* **Task directions**
Answer these about the PowerShell path thread below:
(a) What result does the asker get from join-path 'fred\frog' '..\frag'?
(b) Which .NET method does the reply call to remove the double dots?
(c) What fully qualified path does the reply show as its final output?

* **Source extract**
● ● ● ●
How to normalize a path in PowerShell?

问题

I have two paths:

fred\frog

and

..\frag

I can join them together in PowerShell like this:

join-path 'fred\frog' '..\frag'

That gives me this:

fred\frog\..\frag

But I don't want that. I want a normalized path without the double dots, like this:

fred\frag

How can I get that?

回答1:

You can use a combination of pwd, Join-Path and [System.IO.Path]::GetFullPath to get a fully qualified expanded path.

Since cd (Set-Location) doesn't change the process current working directory, simply passing a relative file name to a .NET API that doesn't understand PowerShell context, can have unintended side-effects, such as resolving to a path based off the initial working directory (not your current location).

What you do is you first qualify your path:

Join-Path (Join-Path (pwd) fred\frog) '..\frag'

This yields (given my current location):

C:\WINDOWS\system32\fred\frog\..\frag

With an absolute base, it is safe to call the .NET API GetFullPath:

[System.IO.Path]::GetFullPath((Join-Path (Join-Path (pwd) fred\frog) '..\frag'))

Which gives you the fully qualified path and with the .. removed:

C:\WINDOWS\system32\fred\frag

It's not complicated either, personally, I disdain the solutions that depend on external scripts for this, it's simple problem solved rather aptly by Join-Path and pwd (GetFullPath is just to make it pretty). If you only want to keep only the relative part, you just add .Substring((pwd).Path.Trim('\').Length + 1) and voila!
● ● ● ●
* **Records provided**
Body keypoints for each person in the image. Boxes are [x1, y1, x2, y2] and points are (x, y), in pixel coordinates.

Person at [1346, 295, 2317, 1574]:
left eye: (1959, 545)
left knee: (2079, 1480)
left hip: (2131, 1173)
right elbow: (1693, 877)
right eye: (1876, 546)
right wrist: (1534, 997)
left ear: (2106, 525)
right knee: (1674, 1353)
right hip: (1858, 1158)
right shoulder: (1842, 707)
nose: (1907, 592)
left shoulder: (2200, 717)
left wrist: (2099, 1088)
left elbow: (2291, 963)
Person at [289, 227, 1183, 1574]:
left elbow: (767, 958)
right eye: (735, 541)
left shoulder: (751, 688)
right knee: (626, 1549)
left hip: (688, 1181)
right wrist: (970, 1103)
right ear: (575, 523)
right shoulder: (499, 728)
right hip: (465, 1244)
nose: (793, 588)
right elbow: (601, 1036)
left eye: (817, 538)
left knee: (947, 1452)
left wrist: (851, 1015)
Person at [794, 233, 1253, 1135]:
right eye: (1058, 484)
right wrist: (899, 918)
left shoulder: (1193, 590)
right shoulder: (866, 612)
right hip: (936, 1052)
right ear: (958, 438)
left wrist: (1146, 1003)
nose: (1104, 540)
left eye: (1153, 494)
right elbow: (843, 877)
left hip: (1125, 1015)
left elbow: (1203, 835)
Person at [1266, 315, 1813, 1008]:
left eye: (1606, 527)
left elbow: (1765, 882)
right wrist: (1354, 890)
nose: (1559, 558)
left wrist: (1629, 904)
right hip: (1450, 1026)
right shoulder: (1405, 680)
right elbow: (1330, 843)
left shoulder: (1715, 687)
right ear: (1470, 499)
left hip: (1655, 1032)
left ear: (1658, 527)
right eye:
● ● ● ●
* **Task result**
(a) fred\frog\..\frag
(b) [System.IO.Path]::GetFullPath
(c) C:\WINDOWS\system32\fred\frag